Image user should not be 'root' (Dockerfile) Survived as the one real scanner item. See Finding 6 above.

Patterns observed

The Python-rule scanner missed every MCP-specific real finding on this codebase. This is the single cleanest demonstration in the series of the rule-vs-surface mismatch. The Semgrep rules that fire on this codebase are all data-flow-free pattern matches (tarfile.extractall is called; chmod is called; urllib.urlretrieve is called) — they have no way to know that the URL was hardcoded, the chmod mode was 0o111, the tarfile guard rejects symlinks, the SHA256 was pinned. Meanwhile the SSRF in _download_and_attach_pdf involves a URL that is data-flow-tainted through response.json() from a third-party API call — there is no AST shape for “this string came from an HTTP response.” The scanner cannot see it because the value is invisible to AST analysis until runtime.

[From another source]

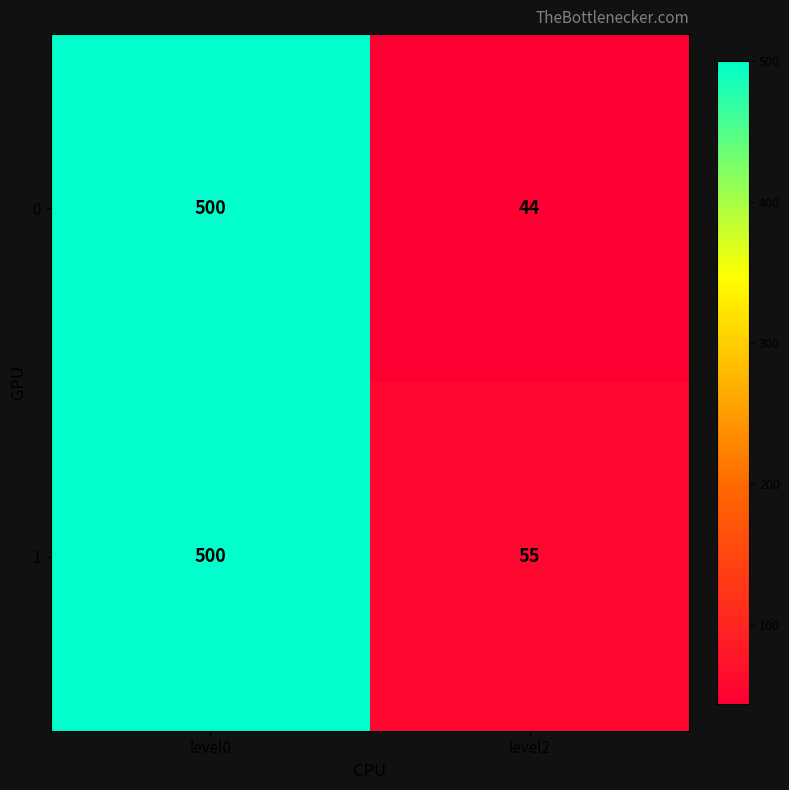

At which category does the chart reach its minimum across all series?

level2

The methodology lesson: any MCP-server scan should pair the scanner output with an MCP-surface-specific completeness sweep covering, at minimum, network-egress / SSRF, credential handling, tool-argument validation, JSON deserialization, file handling, and subprocess execution.

Strong primary mitigations on common CWE-22 patterns are repeatedly miscategorized. The _safe_extract_tar helper here is structurally stronger than tarfile.extractall(..., filter='data') (it pins the SHA256 of the archive, rejects symlinks/hardlinks, and validates every member’s realpath against the destination root) — yet the scanner flagged it as the same tarfile-extractall-traversal class we surfaced as a real finding on pixeltable. Both code paths are technically scanned by the same Semgrep rule, but pixeltable’s was unguarded and zotero-mcp’s is triple-guarded. The triage answer for this rule must always include “what does the surrounding code already do?” — not just “is extractall called here?”

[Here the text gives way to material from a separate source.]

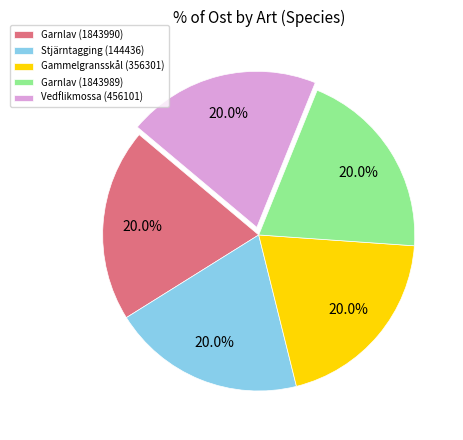

How many segments does this pie chart have?

5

Credential hygiene clusters: when a project uses getpass.getpass() for two of three API keys, the third is almost always the legacy/primary credential. zotero-mcp uses getpass.getpass() for OpenAI and Gemini keys at setup_helper.py:193 and :213. The Zotero key — the primary credential the entire project exists to use — is handled via --api-key argv and via plaintext stdout dump. The asymmetry itself is the tell: the safer pattern was already written and adopted for the secondary keys but never applied to the primary one. Worth flagging this as a recurring pattern for future scans of similar projects: the primary credential is the one most likely to have inherited unsafe handling from an earlier version.

MCP servers re-create the classic “silent CLI tool” problem at MCP scale. A stdout dump that was fine when only one person ran the CLI becomes public when “copy/paste output” becomes “paste into a GitHub issue” or “show on screen-share during onboarding.” setup_helper.py:618-620’s plaintext ZOTERO_API_KEY dump is the textbook example.

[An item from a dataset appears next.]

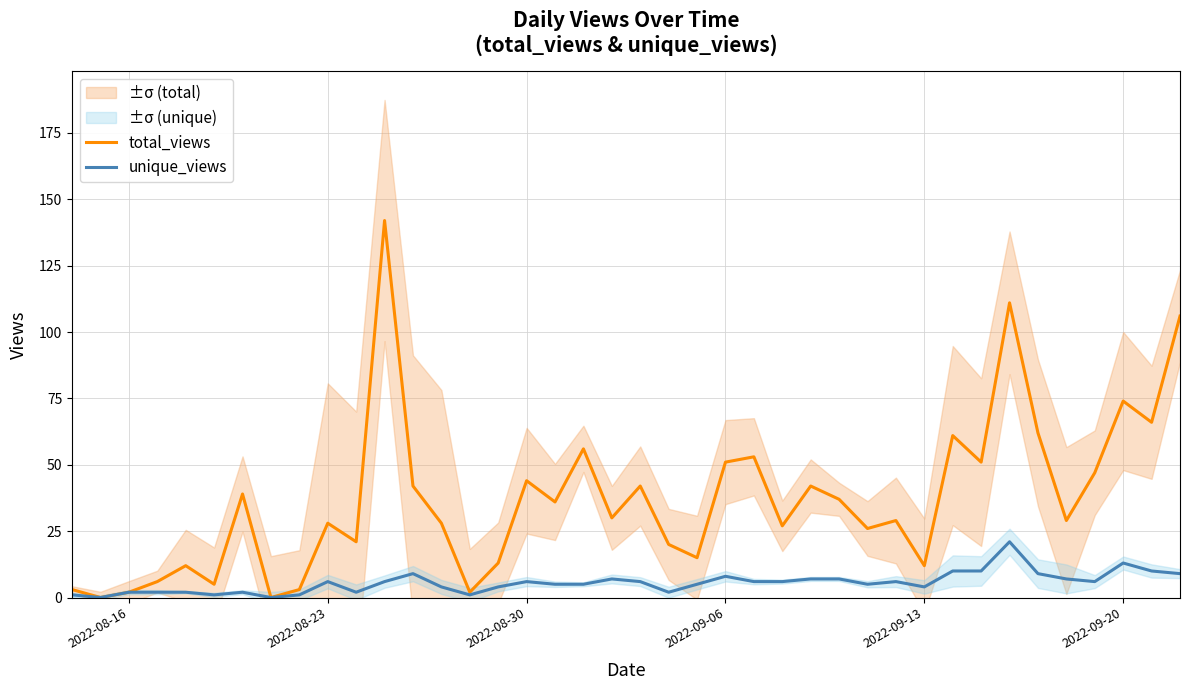

Does the chart display data point markers on the line(s)?

No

Subprocess-without-timeout is the MCP-server failure mode static scanners miss most often. shell=False + explicit argv passes every “subprocess hardening” rule, but no timeout= means one bad input wedges a long-lived server worker indefinitely. The scanner has no rule that fires on “missing timeout= kwarg” because that’s the absence of a thing, not a pattern.

Notes on the tool

Disclosure timeline

Reproduce

git clone https://github.com/elfrost/ai-patchlab
cd ai-patchlab
pip install -e ".[dev]"
python scanner/run_scan.py \
  --from-git-url "https://github.com/54yyyu/zotero-mcp" \
  --reports-dir reports/54yyyu-zotero-mcp \
  --min-severity medium \
  --ignore-samples

External tools (Semgrep, Gitleaks, Trivy, pip-audit) need to be installed separately — see the project README. The MCP-surface completeness sweep that surfaced findings 1–5 was performed via the project’s parallel-agent workflow (described in Notes on the tool) rather than the scanner CLI.